*Exercise directions*: The entire listing that follows must be repeated exactly, pictures excluded.

*Given information*:
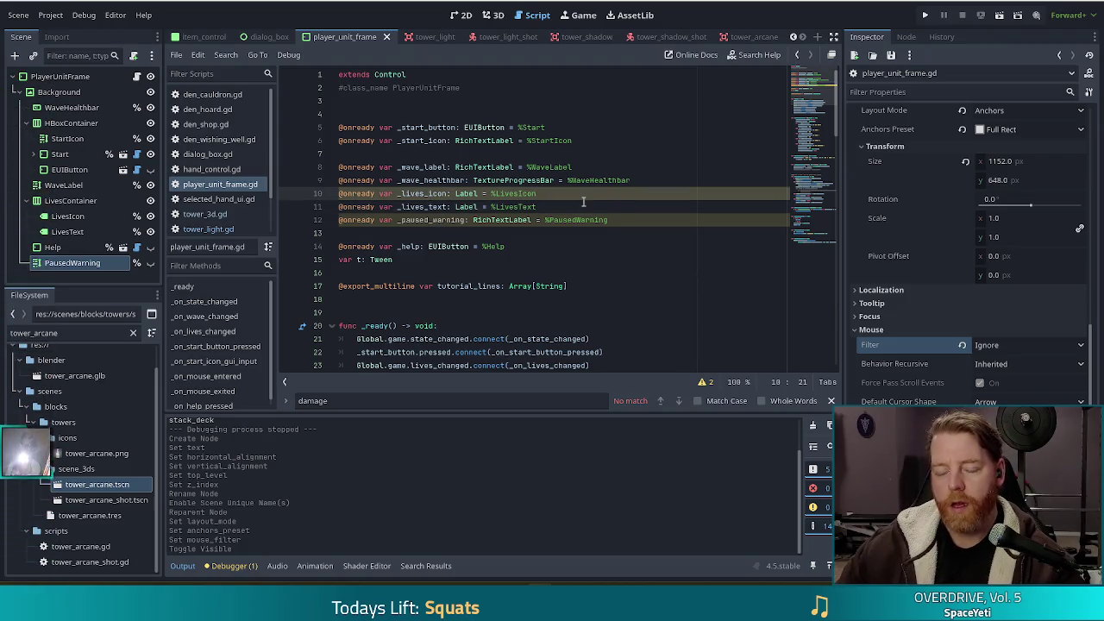
left_click(345, 193)
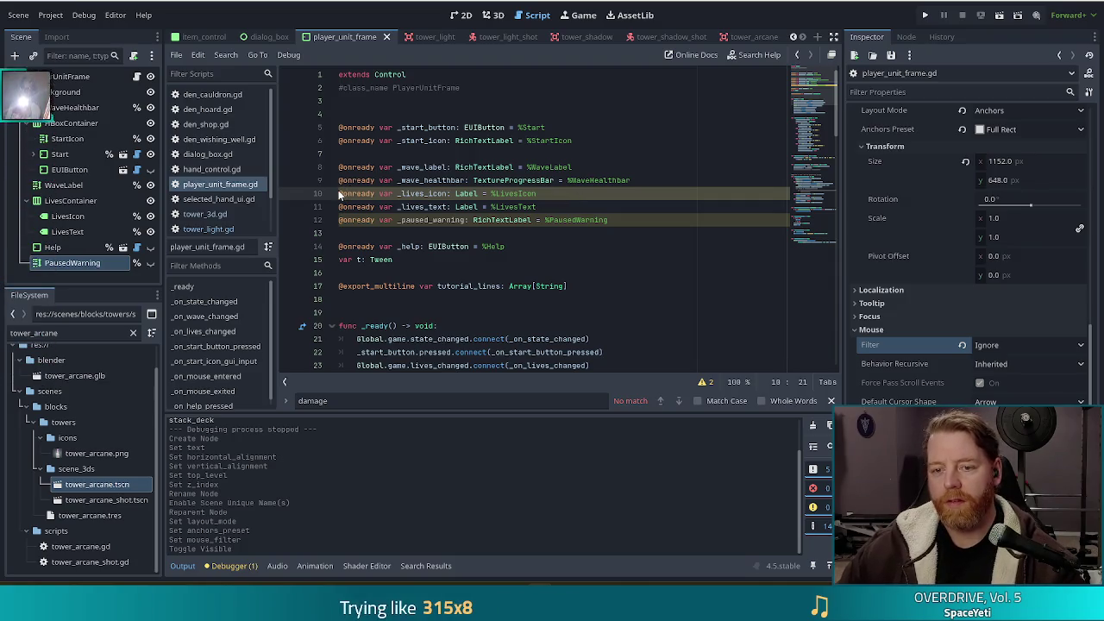
type("#")
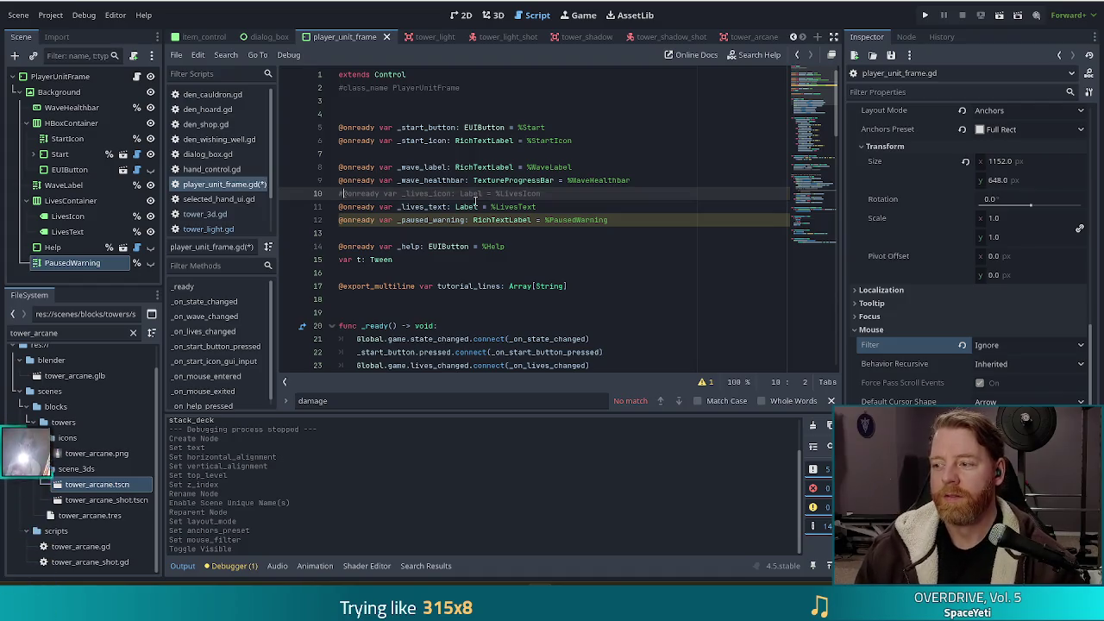
left_click(563, 193)
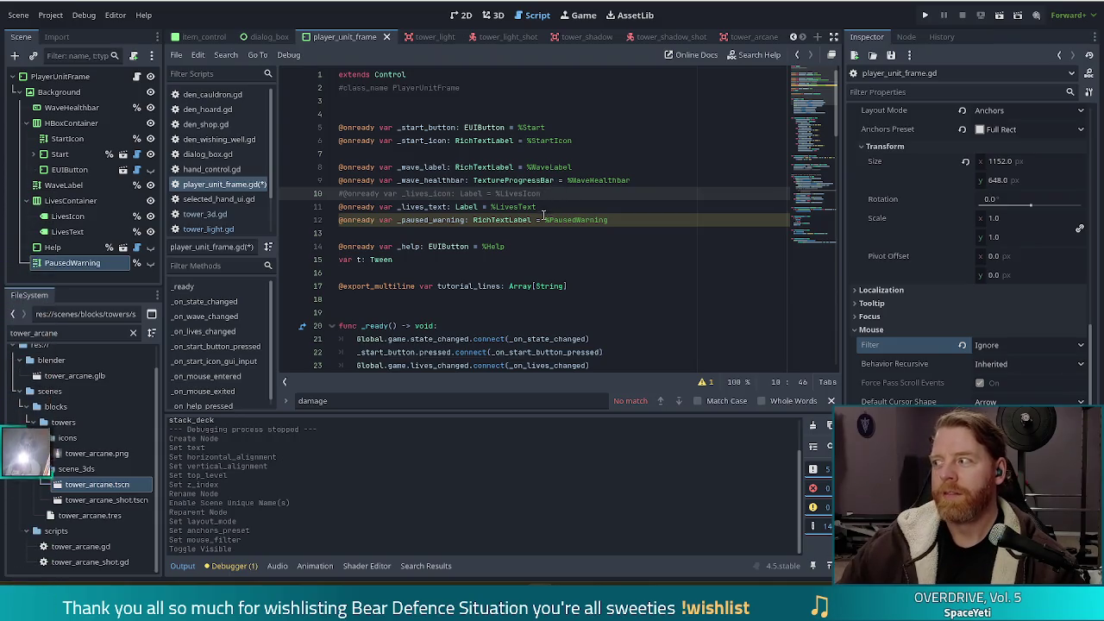
mouse_move(529, 220)
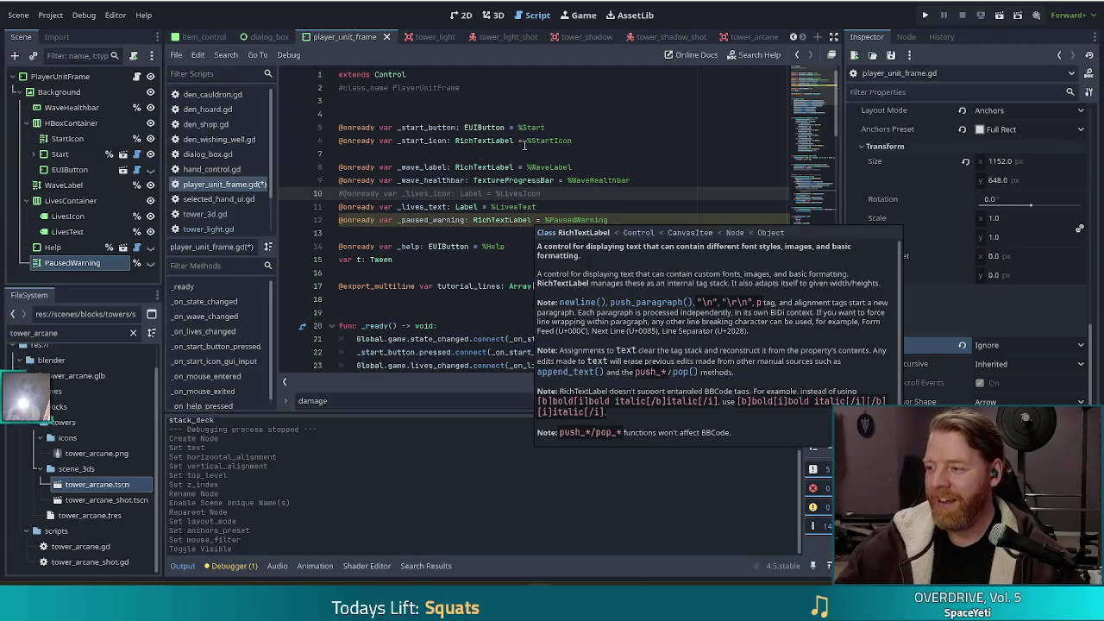
left_click(556, 180)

*Task output*:
left_click(345, 193)
type("#")
left_click(563, 193)
mouse_move(529, 220)
left_click(556, 180)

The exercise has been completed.